The Steam Controller is dead 168澳洲幸运5开奖网:and has been for a while, but the law can sometimes take a while to catch up to current events. A trial just started on Tuesday that pits Valve ag🍸ainst Ironburg Inventions, the patent and inte✤llectual property side of SCUF Gaming International LLC.
SCUF, if you recall, is the maker of high-end custom game 168澳洲幸运5开奖网:controllers and 168澳洲幸运5开奖网:headphones, and they're also the guys who officiallyꩲ invented the rear-side paddles you see on their controllers. Microsoft licensed their patent for the Xbox Elite Series 2 controller, which is why it too has rea♏r-side paddles.
Valve did not license US Patent No. 8,641,5💝25 from Ironburg Inventions, but the Steam Controller still had a rear🍷-side input that performed very similarly to those rear-side paddles you find on SCUF's controllers. And even though the Steam Controller wasn't successful enough for Valve to keep making them after 2019, Valve did sell over 1.5 million Steam Controllers, and now Ironburg wants their cut.

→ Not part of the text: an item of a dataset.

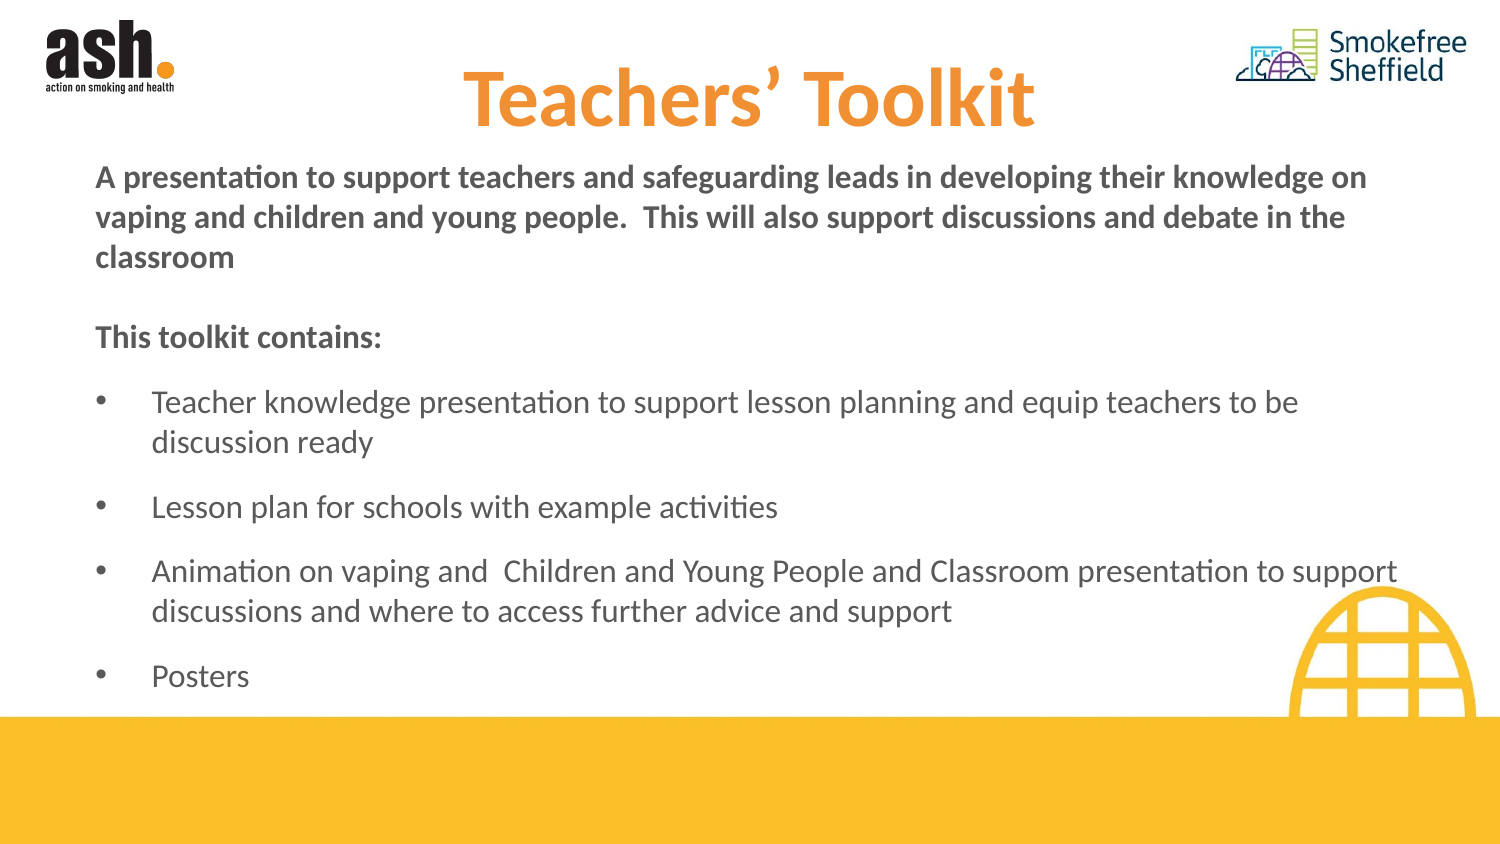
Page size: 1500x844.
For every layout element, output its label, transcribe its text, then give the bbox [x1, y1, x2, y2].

"Valve's intentional disregard of its infringement is at the heart of this case," said Robert Becker of Manatt Phelps & Phillips LLP in opening arguments for Ironburg. "Valve did kn🐎ow that its conduct involved an unreasonable risk of infringement, but it simply proceeded to infringe anyway -- the classic David and Goliath st🍎ory: Goliath does what Goliath wants to do."
Valve contests the c💃laims that Ironburg's invention and the Steam Controller's paddles are similar enough to constitute patent infringementꦉ, and has sent each of the 8 jurors their own Steam Controller to prove it.
This trial just got started, so it'll likely be many months or possibly even years before we see how the courts decide. In the meantime, we might even get a brand new Steam Controller from Valve, who 168澳洲幸运5开奖网:recently patented a modular system that allows you to replace the former Steam🍸 Controller's 🧸trackpads with either a thumbstick or D-pad similar to Microsoft's Elite Series 2 controller.